A History of Sunset Boulevard

 

Arguably one of the most famous landmarks in southern California, few can say why Sunset Boulevard is so well-known. It’s located in central and western L.A. County, stretching from the Pacific Coast Highway to Figueroa Street in downtown. At 22 miles long, it’s a lovely and relatively short trip, but takes drivers through notorious mountainous spots that hug the Los Angeles Basin. In the 1780s, what’s now Sunset Boulevard was a cattle trail from Pueblo de Los Angeles to the Pacific Ocean.

It’ll take you from downtown to Hollywood, heading west before slightly curving to the Pacific. Take Sunset Boulevard past Echo Park, Los Feliz and Silver Lake before reaching Hollywood and Beverly Hills. It’s also in Bel-Air, hugging UCLA’s Westwood campus boundary. Finally, it reaches the Pacific Palisades and Brentwood.

A Ride to Remember

Sunset Boulevard is known for its curves, sometimes treacherous to the unfamiliar. At its widest, it offers four lines, but is often congested like much of L.A. In the past, it went farther east, reaching into the historic regions of downtown. However, that area has been re-dubbed Cesar Chavez Avenue as of 1994.
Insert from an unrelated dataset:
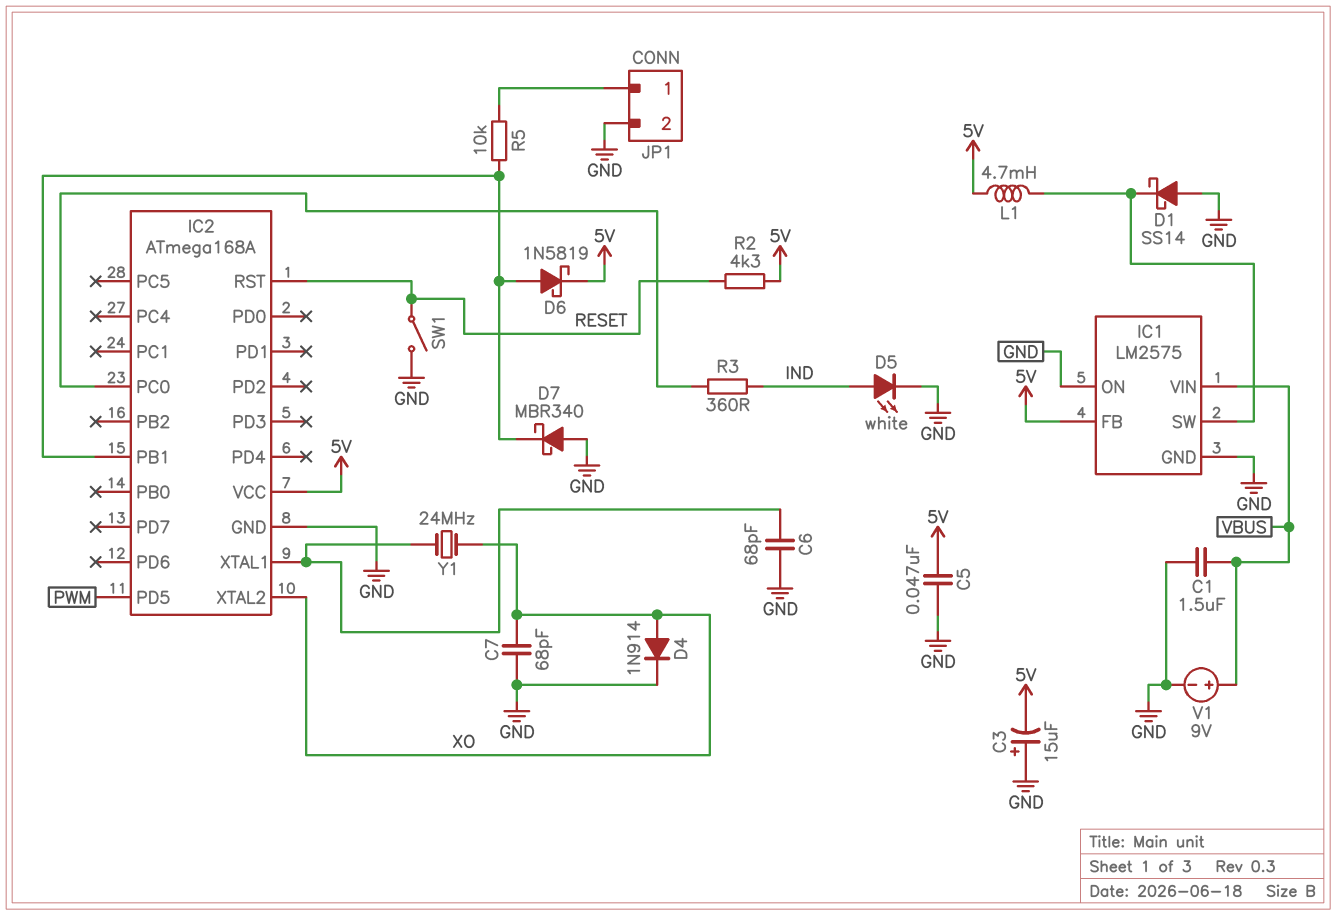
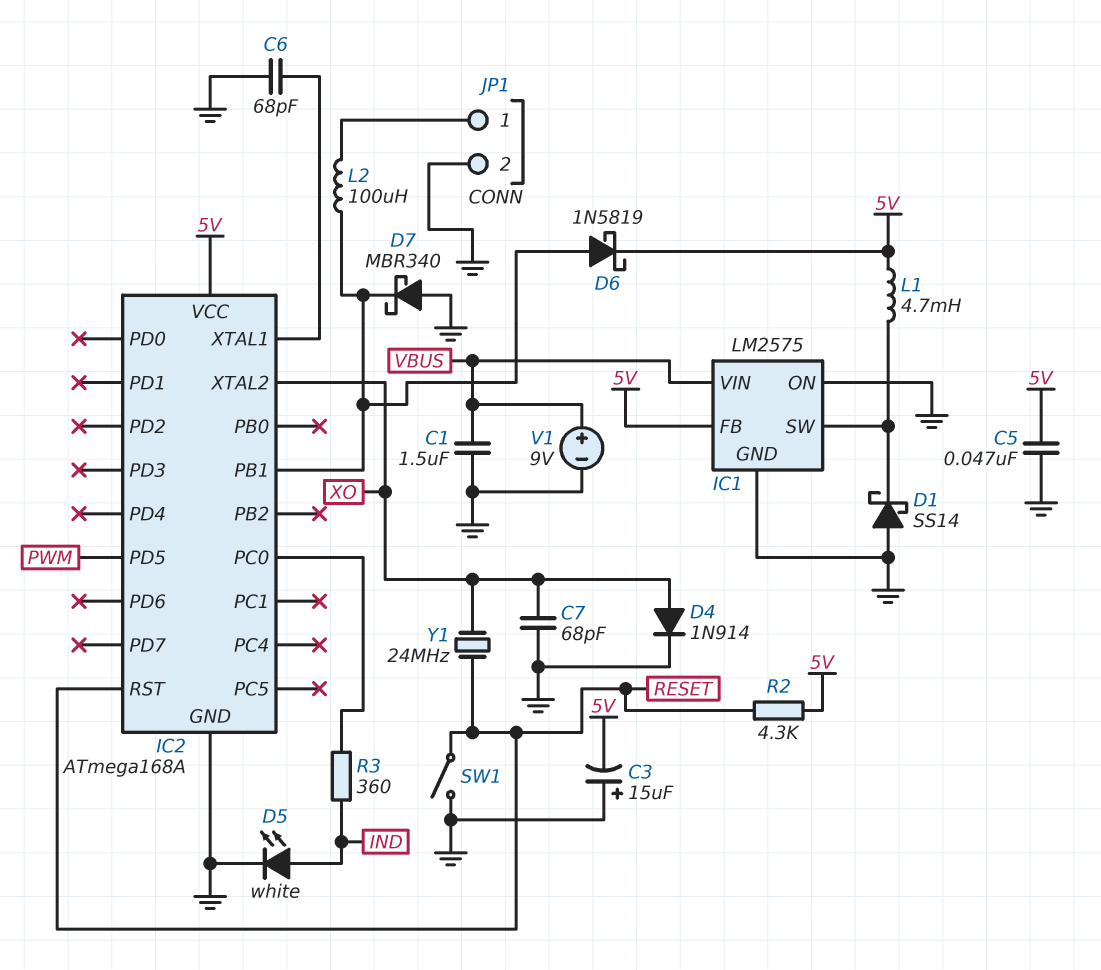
L2: none -> 100uH (IC2/PB1, JP1/1)
R5: 10k (IC2/PB1, JP1/1) -> none
Y1: 24MHz (IC2/XTAL1, XO) -> 24MHz (RESET, XO)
Since the 1950s, Sunset Boulevard has been known for its thriving nightlife, and in the 70s it unfortunately became famed for seedy activity. However, other parts of the boulevard are known at Guitar Row thanks to the influx of guitar shops and music industry stores. Today, it’s well worth the 22 mile drive, including a stop at 4334 W. Sunset Boulevard to see the mural of Elliott Smith where fans leave messages to their hero.